Par ailleurs, la fin des colonisations et l’imposition du système-dette vont également constituer une attaque contre les écosystèmes des pays du Sud puisque d’une part, les prêts de la Banque mondiale vont régulièrement servir à construire des infrastructures ayant pour but de faciliter la surexploitation de leurs milieux naturels (mines, ports, centrales à charbon, barrages) et d’autre part, les plans d’ajustement structurel vont contraindre les pays endettés à faire pression sur leurs ressources afin d’encaisser des devises pour rembourser leur dette. Ce qui fit d’ailleurs dire au dictateur indonésien Suharto qu’il ne fallait pas se casser la tête pour l’endettement du pays vu que ce dernier avait des forêts pour la rembourser |9|.

Tout ce qui précède permet non seulement de comprendre la situation d’extrême pauvreté dans laquelle subsiste une bonne partie de la population mondiale, mais cela explique également en partie la difficulté de la prise de conscience écologique chez les populations les plus aisées, les externalités |10| de leur surconsommation se faisant sentir bien loin de leur environnement.

Au-delà de ces limites, ce panorama très bref de l’histoire des relations Nord-Sud permet ainsi de comprendre plusieurs choses. A) On ne peut comprendre ce concept indépendamment des rapports de forces capitalistes qui se développent durant cette période. B) Il est fondamental de considérer conjointement l’exploitation des populations ET de la nature. C) On ne peut comprendre ce qu’on nomme la crise écologique sans pointer du doigt la persistance des relations d’exploitation qui se développent et perdurent depuis cinq siècles. Par conséquent, sortir de l’impasse ne pourra se faire sans remettre en cause les logiques de dominations politiques et économiques encore à l’œuvre aujourd’hui.

Notes

|1| Paul Bairoch, Robert C. Allen, Kenneth Pomeranz, Fernand Braudel, etc..

|2| Pour plus de détails sur les atouts géographiques de l’Europe sur l’Amérique, lire DIAMOND Jared, De l’inégalité parmi les sociétés, Gallimard, Paris, 2000.

|3| COLLECTIF, Dix questions sur le capitalisme aujourd’hui, éditions Sciences Humaines, Paris, 2014, p9.

|4| DAVIS Mike, Génocides tropicaux, La Découverte, Paris, 2006, p224 et 335.

|5| Ainsi que des réserves de charbon situées à proximité des nouveaux centres industriels. Lire à ce sujet POMERANZ Kenneth, Une grande divergence, Albin-Michel, Paris, 2010.

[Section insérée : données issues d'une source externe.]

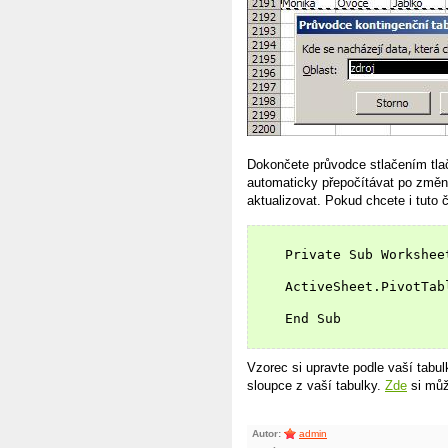
Dokončete průvodce stlačením tla
automaticky přepočítávat po změně
aktualizovat. Pokud chcete i tuto 
    Private Sub Worksheet
    ActiveSheet.PivotTab
    End Sub

Vzorec si upravte podle vaší tabu
sloupce z vaší tabulky.
Zde
si můž
Autor:
admin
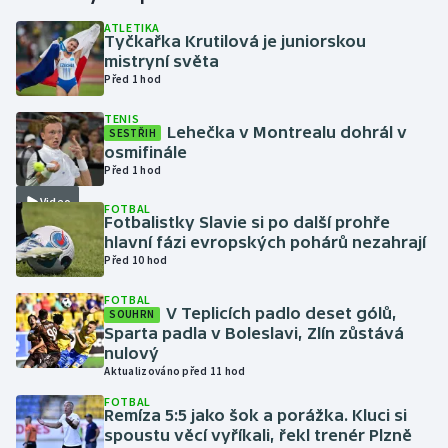
ATLETIKA
Tyčkařka Krutilová je juniorskou
Gymnastika
mistryní světa
Před 1 hod
Házená
TENIS
Lehečka v Montrealu dohrál v
SESTŘIH
Jezdectví
osmifinále
Před 1 hod
Judo
Video
FOTBAL
Fotbalistky Slavie si po další prohře
Krasobruslení
hlavní fázi evropských pohárů nezahrají
Před 10 hod
Lezení
FOTBAL
V Teplicích padlo deset gólů,
SOUHRN
Lyže a snowboard
Sparta padla v Boleslavi, Zlín zůstává
nulový
Aktualizováno před 11 hod
Moderní pětiboj
FOTBAL
Remíza 5:5 jako šok a porážka. Kluci si
Motorsport
spoustu věcí vyříkali, řekl trenér Plzně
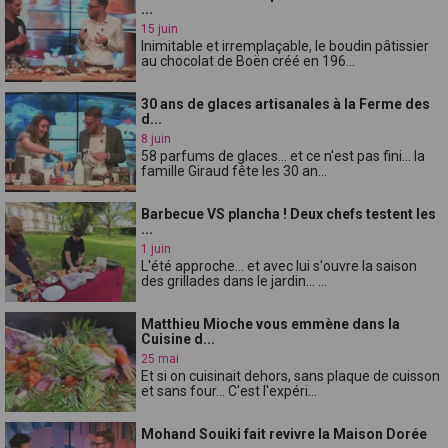
...
15 juin
Inimitable et irremplaçable, le boudin pâtissier
au chocolat de Boën créé en 196...
30 ans de glaces artisanales à la Ferme des
d...
8 juin
58 parfums de glaces... et ce n'est pas fini... la
famille Giraud fête les 30 an...
Barbecue VS plancha ! Deux chefs testent les
...
1 juin
L'été approche... et avec lui s'ouvre la saison
des grillades dans le jardin... ...
Matthieu Mioche vous emmène dans la
Cuisine d...
25 mai
Et si on cuisinait dehors, sans plaque de cuisson
et sans four... C'est l'expéri...
Mohand Souiki fait revivre la Maison Dorée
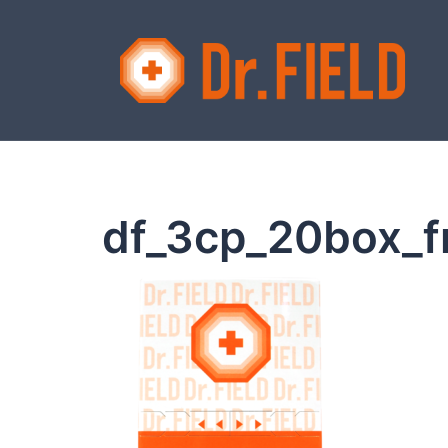
コ
ン
テ
ン
ツ
へ
ス
キ
ッ
df_3cp_20box_f
プ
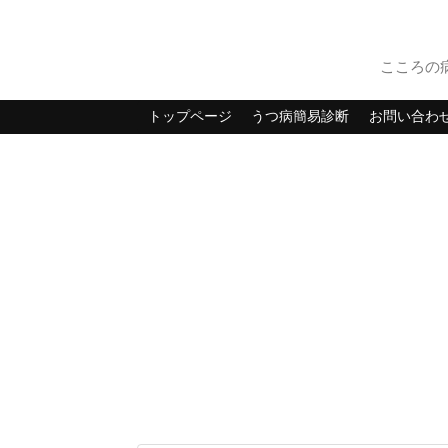
こころの
トップページ
うつ病簡易診断
お問い合わ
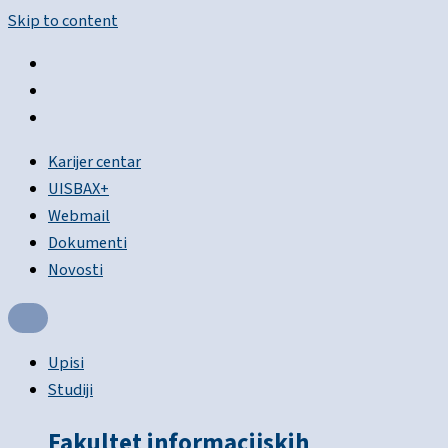
Skip to content
Karijer centar
UISBAX+
Webmail
Dokumenti
Novosti
Upisi
Studiji
Fakultet informacijskih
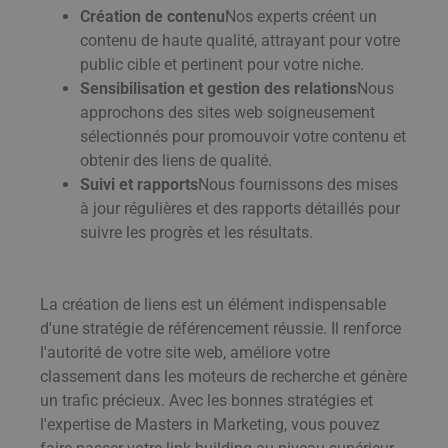
Création de contenu
Nos experts créent un
contenu de haute qualité, attrayant pour votre
public cible et pertinent pour votre niche.
Sensibilisation et gestion des relations
Nous
approchons des sites web soigneusement
sélectionnés pour promouvoir votre contenu et
obtenir des liens de qualité.
Suivi et rapports
Nous fournissons des mises
à jour régulières et des rapports détaillés pour
suivre les progrès et les résultats.
La création de liens est un élément indispensable
d'une stratégie de référencement réussie. Il renforce
l'autorité de votre site web, améliore votre
classement dans les moteurs de recherche et génère
un trafic précieux. Avec les bonnes stratégies et
l'expertise de Masters in Marketing, vous pouvez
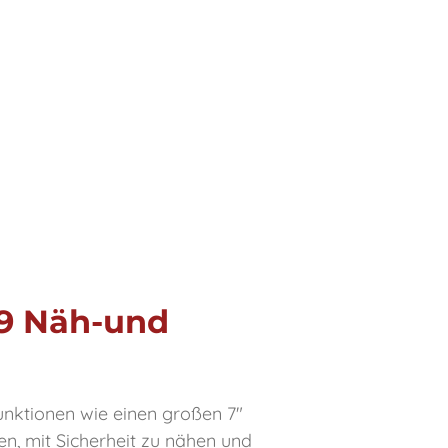
29 Näh-und
ktionen wie einen großen 7"
n, mit Sicherheit zu nähen und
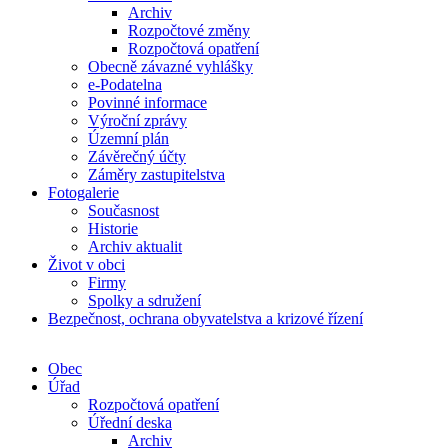
Archiv
Rozpočtové změny
Rozpočtová opatření
Obecně závazné vyhlášky
e-Podatelna
Povinné informace
Výroční zprávy
Územní plán
Závěrečný účty
Záměry zastupitelstva
Fotogalerie
Současnost
Historie
Archiv aktualit
Život v obci
Firmy
Spolky a sdružení
Bezpečnost, ochrana obyvatelstva a krizové řízení
Obec
Úřad
Rozpočtová opatření
Úřední deska
Archiv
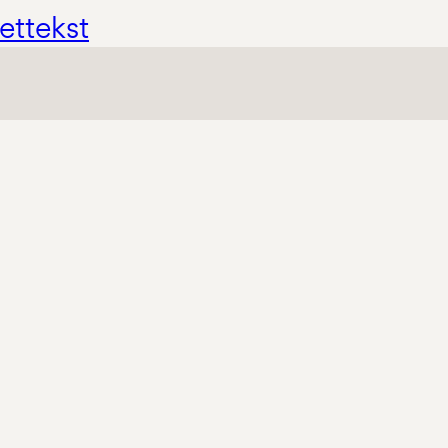
ettekst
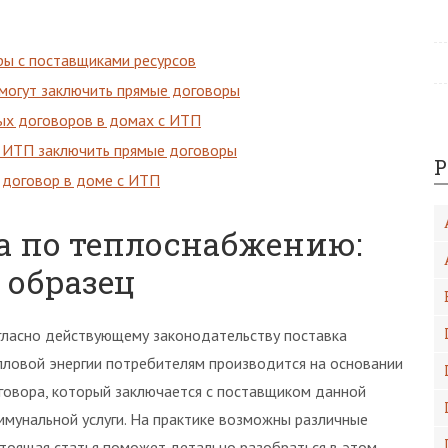
ры с поставщиками ресурсов
 могут заключить прямые договоры
мых договоров в домах с ИТП
с ИТП заключить прямые договоры
Р
 договор в доме с ИТП
а по теплоснабжению:
 образец
гласно действующему законодательству поставка
пловой энергии потребителям производится на основании
говора, который заключается с поставщиком данной
ммунальной услуги. На практике возможны различные
стоящая статья поможет детально разобраться в этом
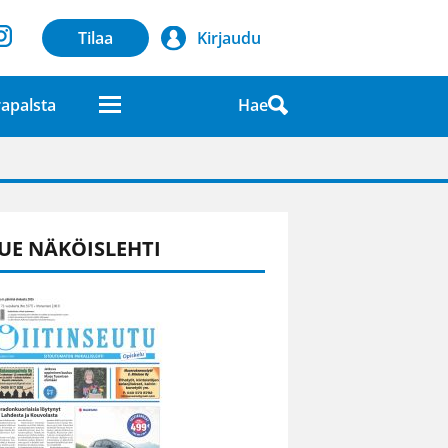
Tilaa
Kirjaudu
Hae
apalsta
laatuna lehdessä
UE NÄKÖISLEHTI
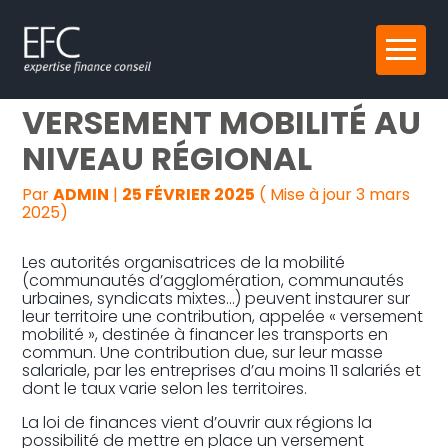
Reprise, transmission et création
Aller
UN NOUVEAU
au
contenu
Gestion au quotidien
VERSEMENT MOBILITÉ AU
NIVEAU RÉGIONAL
Pilotage d’entreprise
Par
ADMIN
|
25 FÉVRIER 2025
( Mise à jour 3 mars
Audit
2025)
Les autorités organisatrices de la mobilité
(communautés d’agglomération, communautés
urbaines, syndicats mixtes…) peuvent instaurer sur
leur territoire une contribution, appelée « versement
mobilité », destinée à financer les transports en
commun. Une contribution due, sur leur masse
salariale, par les entreprises d’au moins 11 salariés et
dont le taux varie selon les territoires.
La loi de finances vient d’ouvrir aux régions la
possibilité de mettre en place un versement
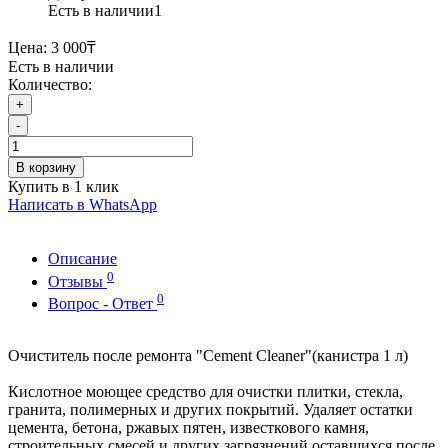
Есть в наличии
1
Цена:
3 000₸
Есть в наличии
Количество:
+
-
В корзину
Купить в 1 клик
Написать в WhatsApp
Описание
0
Отзывы
0
Вопрос - Ответ
Очиститель после ремонта "Cement Cleaner"(канистра 1 л)
Кислотное моющее средство для очистки плитки, стекла,
гранита, полимерных и других покрытий. Удаляет остатки
цемента, бетона, ржавых пятен, известкового камня,
строительных смесей и других загрязнений оставшихся после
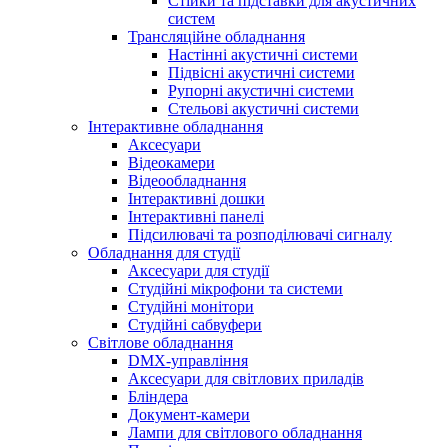
Стійки та підставки для акустичних
систем
Трансляційне обладнання
Настінні акустичні системи
Підвісні акустичні системи
Рупорні акустичні системи
Стельові акустичні системи
Інтерактивне обладнання
Аксесуари
Відеокамери
Відеообладнання
Інтерактивні дошки
Інтерактивні панелі
Підсилювачі та розподілювачі сигналу
Обладнання для студії
Аксесуари для студії
Студійні мікрофони та системи
Студійні монітори
Студійні сабвуфери
Світлове обладнання
DMX-управління
Аксесуари для світлових приладів
Бліндера
Документ-камери
Лампи для світлового обладнання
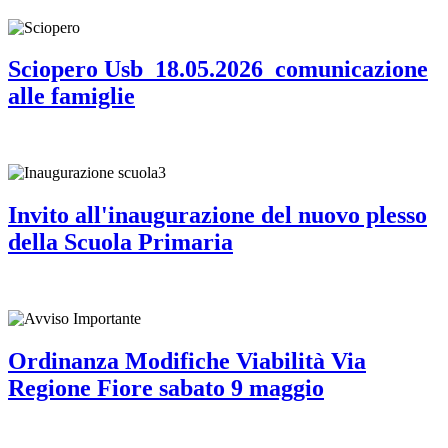
Sciopero Usb_18.05.2026_comunicazione
alle famiglie
Invito all'inaugurazione del nuovo plesso
della Scuola Primaria
Ordinanza Modifiche Viabilità Via
Regione Fiore sabato 9 maggio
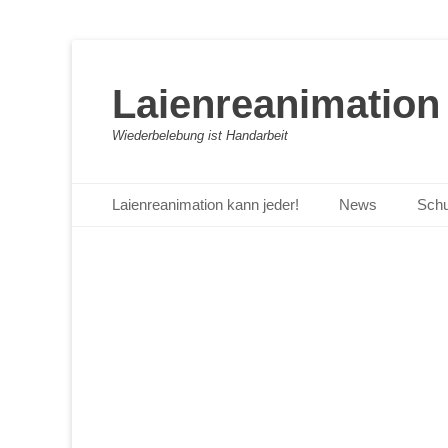
Laienreanimation 
Wiederbelebung ist Handarbeit
Primäres Menü
Zum
Laienreanimation kann jeder!
News
Schu
Inhalt
springen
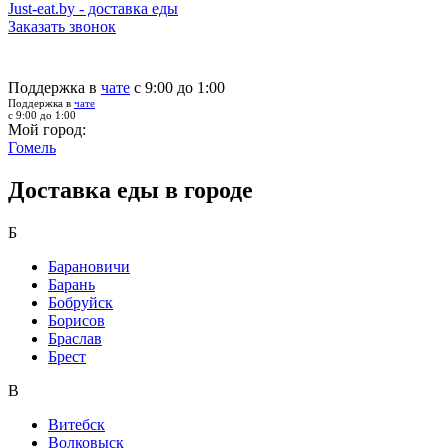
Just-eat.by - доставка еды
Заказать звонок
Поддержка в
чате
с 9:00 до 1:00
Поддержка в
чате
с 9:00 до 1:00
Мой город:
Гомель
Доставка еды в городе
Б
Барановичи
Барань
Бобруйск
Борисов
Браслав
Брест
В
Витебск
Волковыск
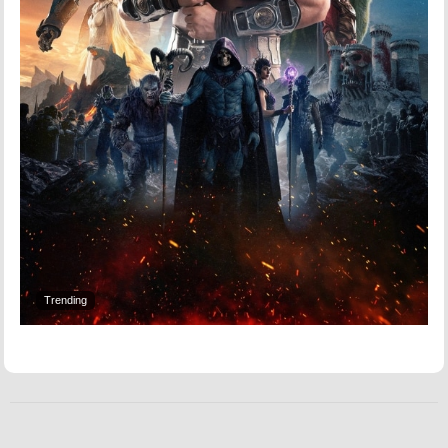
Trending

|6| MANN Charles C., 1493, Comment la découverte de l’Amérique a transformé le monde, Albin Michel, Paris, 2013, pp286-293.

|7| DAVIS Mike, Le pire des mondes possibles, La Découverte, Paris, 2010.

|8| Suite à une série de sécheresses consécutives à un épisode El niño, des millions de personnes périront de famines durant le XIXe siècle en raison de cette perte de souveraineté alimentaire. Se référer de nouveau à l’ouvrage DAVIS Mike, Génocides tropicaux, op.cit.

|9| Cité dans BROSWIMMER Franz, Une brève histoire de l’extinction en masse des espèces, Agone, Marseille, 2010.

|10| Les externalités sont les impacts sociaux et environnementaux qui n’entrent pas dans la comptabilité des processus de production. Parmi ces externalités, soulignons notamment les émissions de CO2, le démantèlement de déchets électroniques, l’épuisement des sols, etc.